Starting from the first line, set down the entire listing exactly.

| DATASET EXTRACT |
►

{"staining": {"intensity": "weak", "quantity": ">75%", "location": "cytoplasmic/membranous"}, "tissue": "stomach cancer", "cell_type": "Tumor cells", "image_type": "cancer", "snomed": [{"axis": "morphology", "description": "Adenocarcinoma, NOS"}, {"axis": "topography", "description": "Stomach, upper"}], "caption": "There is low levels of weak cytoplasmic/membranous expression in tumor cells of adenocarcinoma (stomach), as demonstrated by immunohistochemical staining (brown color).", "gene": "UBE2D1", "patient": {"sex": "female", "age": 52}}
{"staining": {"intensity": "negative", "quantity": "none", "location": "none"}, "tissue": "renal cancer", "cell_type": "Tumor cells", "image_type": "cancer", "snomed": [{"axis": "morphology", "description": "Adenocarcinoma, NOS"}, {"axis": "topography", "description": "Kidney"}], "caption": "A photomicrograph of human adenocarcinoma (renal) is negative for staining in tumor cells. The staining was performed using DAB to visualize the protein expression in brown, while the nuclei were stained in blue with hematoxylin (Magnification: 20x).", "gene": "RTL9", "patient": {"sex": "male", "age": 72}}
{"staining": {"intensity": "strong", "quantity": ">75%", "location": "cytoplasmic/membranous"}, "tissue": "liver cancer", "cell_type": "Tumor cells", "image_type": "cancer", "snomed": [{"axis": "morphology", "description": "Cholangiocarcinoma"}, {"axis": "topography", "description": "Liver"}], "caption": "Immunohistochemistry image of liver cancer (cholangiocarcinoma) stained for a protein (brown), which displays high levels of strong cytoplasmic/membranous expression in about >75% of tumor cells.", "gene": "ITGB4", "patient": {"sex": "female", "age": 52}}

◄

| COMPLETED TASK |
{"staining": {"intensity": "weak", "quantity": ">75%", "location": "cytoplasmic/membranous"}, "tissue": "stomach cancer", "cell_type": "Tumor cells", "image_type": "cancer", "snomed": [{"axis": "morphology", "description": "Adenocarcinoma, NOS"}, {"axis": "topography", "description": "Stomach, upper"}], "caption": "There is low levels of weak cytoplasmic/membranous expression in tumor cells of adenocarcinoma (stomach), as demonstrated by immunohistochemical staining (brown color).", "gene": "UBE2D1", "patient": {"sex": "female", "age": 52}}
{"staining": {"intensity": "negative", "quantity": "none", "location": "none"}, "tissue": "renal cancer", "cell_type": "Tumor cells", "image_type": "cancer", "snomed": [{"axis": "morphology", "description": "Adenocarcinoma, NOS"}, {"axis": "topography", "description": "Kidney"}], "caption": "A photomicrograph of human adenocarcinoma (renal) is negative for staining in tumor cells. The staining was performed using DAB to visualize the protein expression in brown, while the nuclei were stained in blue with hematoxylin (Magnification: 20x).", "gene": "RTL9", "patient": {"sex": "male", "age": 72}}
{"staining": {"intensity": "strong", "quantity": ">75%", "location": "cytoplasmic/membranous"}, "tissue": "liver cancer", "cell_type": "Tumor cells", "image_type": "cancer", "snomed": [{"axis": "morphology", "description": "Cholangiocarcinoma"}, {"axis": "topography", "description": "Liver"}], "caption": "Immunohistochemistry image of liver cancer (cholangiocarcinoma) stained for a protein (brown), which displays high levels of strong cytoplasmic/membranous expression in about >75% of tumor cells.", "gene": "ITGB4", "patient": {"sex": "female", "age": 52}}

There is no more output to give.